Figure 3. Protocol for identification of macular hole and epiretinal membrane cases. Figure reprinted with permission from Parke and Lum. Return to the operating room after macular surgery IRIS Registry analysis. Ophthalmology. 2018;125(8):1273-1278.6


This is just the beginning of the real-world research that can be performed for vitreoretinal diseases with the IRIS Registry. In the future, studies will have expanded opportunities with improvements in data entry and extraction and the addition of digital downloads from ophthalmic cameras and other devices such as OCT scanners and visual field devices. In time, the information in the IRIS Registry can be combined with data from other medical registries as well as outputs from the operating room, laboratories, and genetic repositories. The IRIS Registry is ideal for performing phase 4 studies of new drugs and treatments as required by the FDA. Ultimately, we may be able to access in real time the outcomes of patients who have similar vitreoretinal conditions to those in our practice, and thus allow us to optimally personalize our patients’ treatment approach. RP


  1. Parke DW, Rich III WL, Sommer A, Lum F. The American Academy of Ophthalmology’s IRIS Registry (Intelligent Research in Sight clinical data): a look back and a look to the future. Ophthalmology. 2017;124(11):1572-1574.
  2. Atchison EA, Wood KM, Mattox CG, Barry CN, Lum F, MacCumber MW. The real-world effect of intravitreous anti-vascular endothelial growth factor drugs on intraocular pressure: an analysis using the IRIS Registry. Ophthalmology. 2018;125(5):676-682.
  3. Rao, P, Lum F, Wood, K, et al. Real-world vision in age-related macular degeneration patients treated with single anti-VEGF drug type for 1 year in the IRIS Registry. Ophthalmology. 2018;125(4):522-528.

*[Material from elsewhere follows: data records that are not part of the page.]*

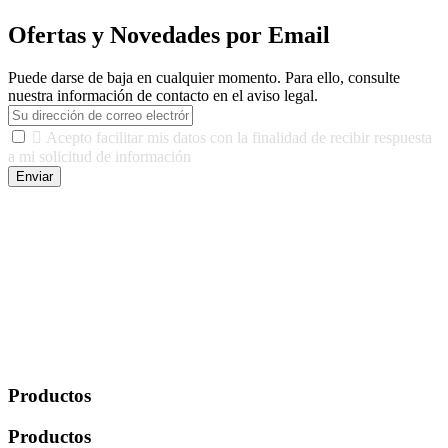
Ofertas y Novedades por Email
Puede darse de baja en cualquier momento. Para ello, consulte
nuestra información de contacto en el aviso legal.

Acepto facilitar mis datos con la finalidad de recibir respuesta
a mi solicitud de información
Enviar
De conformidad con las leyes y normativas aplicables, tienes
derecho a acceder, rectificar, limitar el tratamiento, oposición,
portabilidad y supresión de tus datos. Responsable De Tratamiento:
Javier Agustin Lopez Berdejo Finalidad: Mantener relaciones
comerciales/transaccionales con los usuarios interesados.
Legitimación: Consentimiento del usuario interesado. Destinatarios:
No se cederán datos a terceros, salvo autorización expresa del
usuario u obligación o permiso legal. Derechos: Acceso,
rectificación, supresión y oposición, entre otros. Para saber cómo
ejercer estos derechos visite nuestra página de
protección de datos
.
Productos
Productos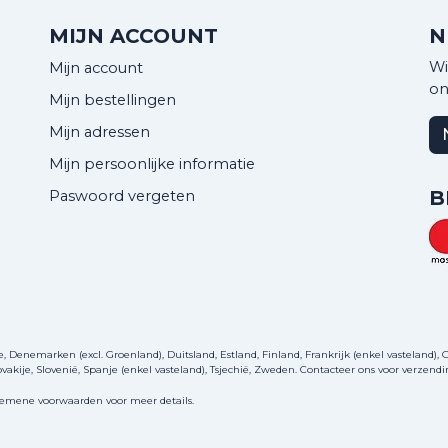
MIJN ACCOUNT
N
Wi
Mijn account
on
Mijn bestellingen
Mijn adressen
Mijn persoonlijke informatie
B
Paswoord vergeten
Denemarken (excl. Groenland), Duitsland, Estland, Finland, Frankrijk (enkel vasteland), Gri
akije, Slovenië, Spanje (enkel vasteland), Tsjechië, Zweden.
Contacteer ons
voor verzendi
gemene voorwaarden voor meer details.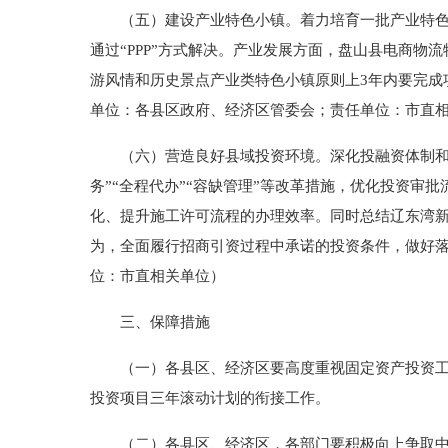
（五）建设产业特色小镇。着力培育一批产业特色小
通过“PPP”方式解决。产业发展方面，盘山县电商
游风情和历史景点产业类特色小镇原则上3年内要完成
单位：各县区政府、经济区管委会；责任单位：市直
（六）营造良好县域投资环境。深化投融资体制和“放管
务”“全程代办”“容缺管理”等改革措施，优化投资
化、提升施工许可流程的办理效率。同时总结辽东湾
为，全面履行招商引资过程中承诺的投资条件，做好
位：市直相关单位）
三、保障措施
（一）各县区、经济区要高度重视固定资产投资工作
投资项目三年滚动计划的衔接工作。
（二）各县区、经济区，各部门要积极向上争取中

  4. Willis JR, Chia Y, Morse LS, et al. Treatment patterns for diabetic macular edema in the united states: analysis of the IRIS Registry (Intelligent Research In Sight). Abstract presented at: The American Academy of Ophthalmology 2017 annual meeting; November 11-14, 2017; New Orleans, LA.
  5. Bakri SJ, Moshfeghi DM, Francom S, et al. Intraocular pressure in eyes receiving monthly ranibizumab in 2 pivotal age-related macular degeneration clinical trials. Ophthalmology. 2014;121(5):1102-1108.
  6. Parke DW 3rd, Lum F. Return to the operating room after macular surgery IRIS registry analysis. Ophthalmology. 2018;125(8):1273-1278.